FROM 2-8. Baffin Bay-Nuuk (Greenland)

6645 05610 AC just over the horizon

We should be back on the Arctic Circle going south in about 4 hours, 31 days after crossing it going north in the Bering Sea. At the other end, I did not dare even think about this moment. I can’t give you exact distances because of the idiosyncrasies of the GPS but my guess would be about 3400 miles. For me they have been 3400 miles of extraordinary intensity – I wrote in the previous Berri round the world blog that I lived in a plastic tube with its own language, grammar and syntax and that the boat talks to me. That blog became part of a BBC programme. This time, the language has been there – Berri and I have subliminal conversations – but the intensity of the experience has been about symbiosis and heartbeat. Every creak, every wave slap against the hull, every crash of a pole against the forestay, every change in the engine note and my heart has thumped with Berri’s. I stand in the cockpit on watch feeling her as a living thing through my feet and every sense – I can absorb the vibrations in the shaft bearing, the flexing of the mast, the slight change in the feel as the boat goes through a wave, the burr of a shroud harmonic. I think that since we were rolled off Gabo, I have been far more conscious of the possibilities and am living a bit more scared.

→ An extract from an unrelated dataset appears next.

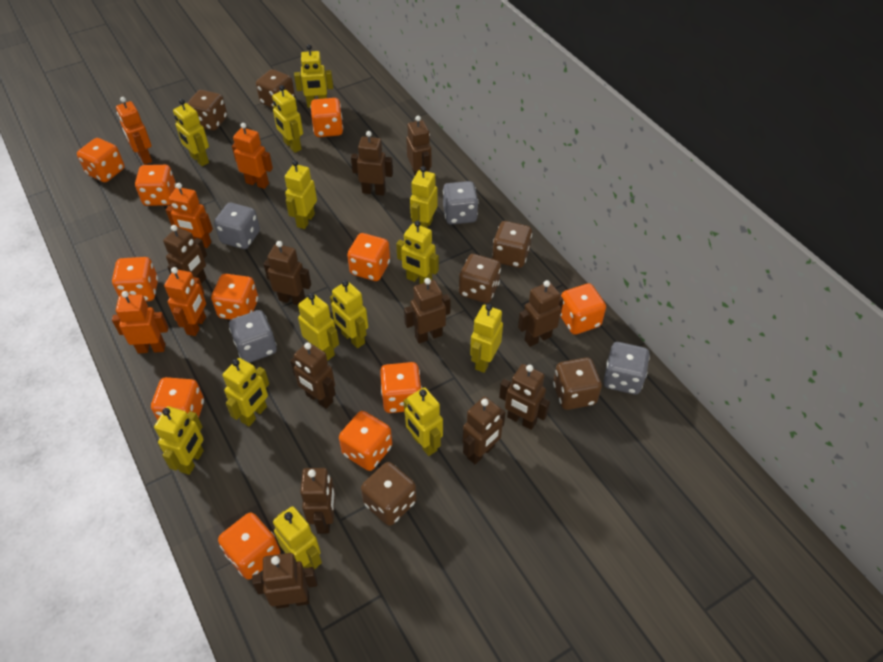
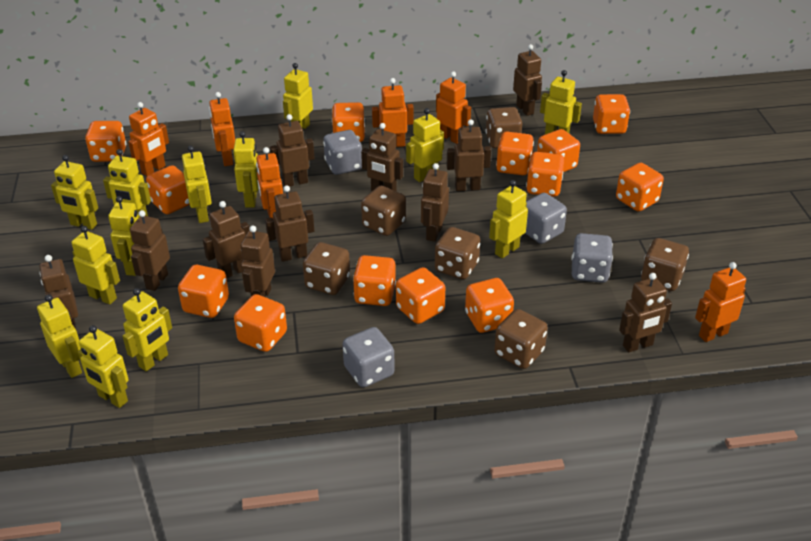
orange dice: 11 -> 13
orange robot: 5 -> 6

Then there was the intensity of the experience – the history, Franklin’s ghosts, the scenery, the sheer splendour and indifference of ice and the Central Arctic – Pat Hahn said it much better than I can.

And the tension has got to me occasionally. I’ve been moody and snappy and once, inexcusably, I was far too liberal with the gin and was clearly incapable. I was acutely horrified next morning and decided immediately never again. Consultations since have been juniper flavoured tonic only. I guess I’m no Pope – fallibility is definitely my gig but I think the trick is to understand it and manage within its limitations. That, after all, is how we got this far.

And we’re getting closer to Falmouth – the last sailmail I sent went via the Belgium sailmail station. Yeeehaaa!